**TASK REQUIREMENTS:** The lines from the start of the data through the line containing "343 325 109.12" are to be reproduced exactly, both ends included.

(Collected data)
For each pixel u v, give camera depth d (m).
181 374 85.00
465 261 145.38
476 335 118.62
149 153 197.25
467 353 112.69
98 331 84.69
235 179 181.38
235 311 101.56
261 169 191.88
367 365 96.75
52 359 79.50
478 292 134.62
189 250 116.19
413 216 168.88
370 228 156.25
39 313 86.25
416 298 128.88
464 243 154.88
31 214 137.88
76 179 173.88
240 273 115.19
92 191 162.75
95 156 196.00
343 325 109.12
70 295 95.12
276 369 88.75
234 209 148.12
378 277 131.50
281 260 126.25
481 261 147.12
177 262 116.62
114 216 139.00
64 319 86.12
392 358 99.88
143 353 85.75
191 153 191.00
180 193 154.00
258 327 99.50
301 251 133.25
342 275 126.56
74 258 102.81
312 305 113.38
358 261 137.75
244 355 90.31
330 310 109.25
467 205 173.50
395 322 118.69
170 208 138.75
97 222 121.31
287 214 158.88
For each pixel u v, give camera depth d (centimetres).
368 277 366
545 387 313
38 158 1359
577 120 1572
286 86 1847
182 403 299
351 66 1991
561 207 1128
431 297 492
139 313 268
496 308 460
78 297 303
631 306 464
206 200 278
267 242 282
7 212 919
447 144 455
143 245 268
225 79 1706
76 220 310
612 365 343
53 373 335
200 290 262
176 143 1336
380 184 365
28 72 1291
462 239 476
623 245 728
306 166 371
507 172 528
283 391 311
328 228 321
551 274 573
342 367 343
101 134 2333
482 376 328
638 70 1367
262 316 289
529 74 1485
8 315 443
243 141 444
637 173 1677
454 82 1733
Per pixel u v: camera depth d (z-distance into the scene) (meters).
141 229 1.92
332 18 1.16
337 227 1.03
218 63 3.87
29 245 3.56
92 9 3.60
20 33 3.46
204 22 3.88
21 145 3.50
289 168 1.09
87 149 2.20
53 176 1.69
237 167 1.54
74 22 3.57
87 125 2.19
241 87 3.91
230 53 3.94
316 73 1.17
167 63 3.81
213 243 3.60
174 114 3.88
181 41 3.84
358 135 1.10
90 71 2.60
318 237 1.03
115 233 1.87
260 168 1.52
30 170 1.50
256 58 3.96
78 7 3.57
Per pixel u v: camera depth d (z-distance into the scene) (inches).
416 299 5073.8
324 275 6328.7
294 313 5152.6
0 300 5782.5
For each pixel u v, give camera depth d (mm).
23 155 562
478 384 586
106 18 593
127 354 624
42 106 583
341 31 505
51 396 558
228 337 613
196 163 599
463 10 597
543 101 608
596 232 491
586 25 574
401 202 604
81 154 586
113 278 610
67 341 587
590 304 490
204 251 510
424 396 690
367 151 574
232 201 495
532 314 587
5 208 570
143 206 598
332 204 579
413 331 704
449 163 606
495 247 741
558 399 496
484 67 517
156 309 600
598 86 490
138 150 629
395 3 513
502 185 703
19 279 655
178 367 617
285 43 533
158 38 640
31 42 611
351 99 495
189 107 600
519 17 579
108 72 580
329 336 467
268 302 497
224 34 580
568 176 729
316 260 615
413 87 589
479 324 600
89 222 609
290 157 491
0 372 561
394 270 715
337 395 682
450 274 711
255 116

**SOLUTION FOR THIS PROBLEM:**
For each pixel u v, give camera depth d (m).
181 374 85.00
465 261 145.38
476 335 118.62
149 153 197.25
467 353 112.69
98 331 84.69
235 179 181.38
235 311 101.56
261 169 191.88
367 365 96.75
52 359 79.50
478 292 134.62
189 250 116.19
413 216 168.88
370 228 156.25
39 313 86.25
416 298 128.88
464 243 154.88
31 214 137.88
76 179 173.88
240 273 115.19
92 191 162.75
95 156 196.00
343 325 109.12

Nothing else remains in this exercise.